Bio: (1911–1990) American sociologist and anthropologist. Drake received his doctorate in anthropology from the University of Chicago. He lectured at Roosevelt University, the University of Ghana, and Stanford University.
At the start of his carrer he participated in the team of anthropologists that researched racial caste and social class in a town in Mississippi, and the results of that project were published in the book Deep South: A Social Anthropological Study of Caste and Class (1941). He was the director of the African and Afro-American Studies Program at Stanford and was the founder of the American Society for African Culture and the American Negro Leadership Conference on Africa.
Drake, together with Horace R. Cayton Jr., coauthored Black Metropolis: A Study of Negro Life in a Northern City (1945), a landmark study of African American life in an urban Northern setting. In 1947, Drake carried out dissertation research in Cardiff, Wales, focusing on a community of African seamen and their Welsh families. This work, published as Value Systems, Social Structure, and Race Relations in the British Isles (1954), analyzed forms of collective action that emerged in response to British racial and colonial hierarchies.

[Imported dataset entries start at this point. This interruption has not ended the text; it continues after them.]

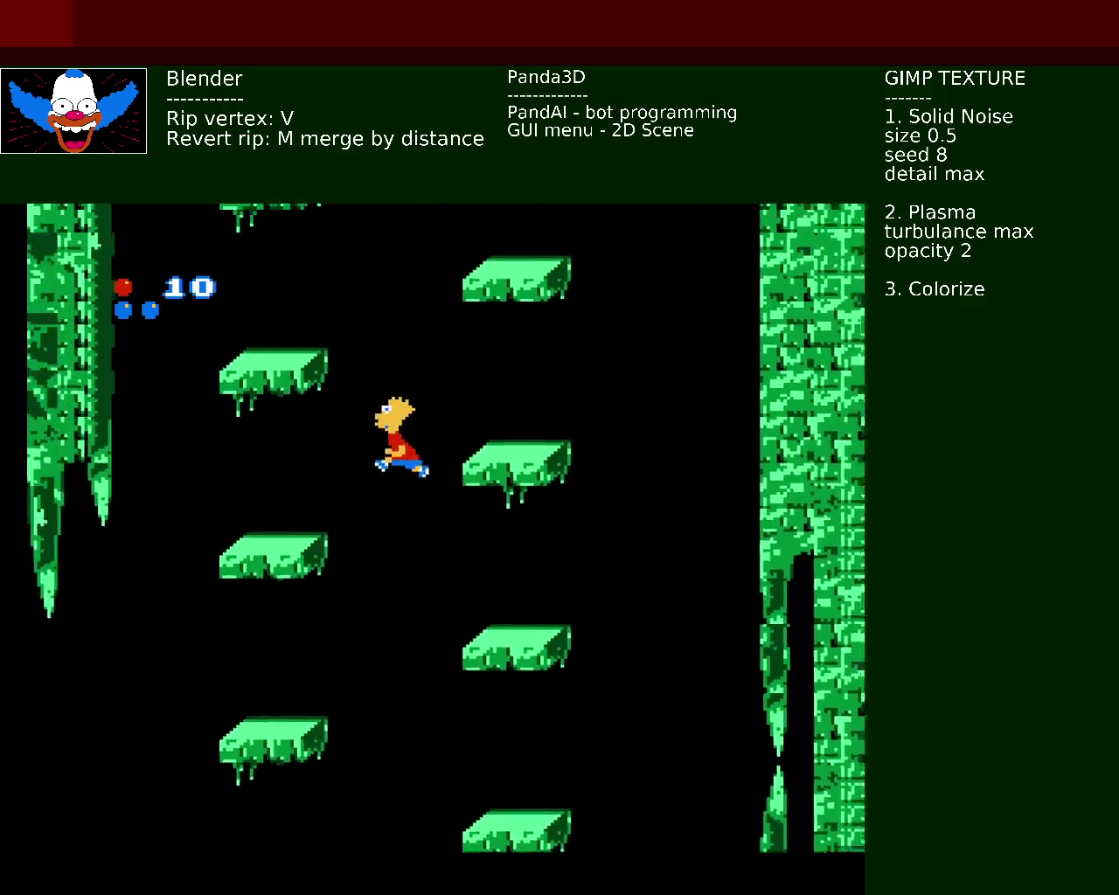
key("Right")
key("x")
key("Left")
key("x")
key("Right")
key("x")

During his stay in Ghana, Drake studied the mass media and directed research on tensions between the postcolonial political elite and traditional authorities in Ghana. He also studied the development of Tema, a newly constructed port city populated by villagers resettled from ancestral lands. His analysis of this contested modernization process combined a critical perspective on government policy with an appreciation of its broader aims.
Later, Drake explored urban unrest and race relations in the United States, cultural continuity and transformation in the Caribbean, strategies of resistance and adaptation across diasporic communities, and the intellectual history of Black scholars within anthropology and Black studies.
Drake’s most ambitious work is the two-volume Black Folk Here and There: An Essay in History and Anthropology. In this sweeping study, he traced the cultural and intellectual history of anti-Black prejudice from the precolonial Old World diaspora to the plantation societies of the New World. Combining symbolic and textual analysis with intellectual history and the sociology of knowledge, Drake examined representations of sub-Saharan Africans in ancient Egypt and the Nile Valley, the Islamic and Judaic Middle East, Mediterranean Europe, and northern European Christendom. He also analyzed the profound transformations of the sixteenth century that contributed to the rise of racialized slavery.
1940. Churches and Voluntary Associations Among Negroes in Chicago
1945. Black Metropolis: A Study of Negro Life in a Northern City
1954. Value Systems, Social Structure, and Race Relations in the British Isles
1966. Race Relations in a Time of Rapid Social Change.
1987. Black Folks Here and There: An Essay in History and Anthropology. Vol. 1.
1990. Black Folk Here and There: An Essay in History and Anthropology. Vol. 2.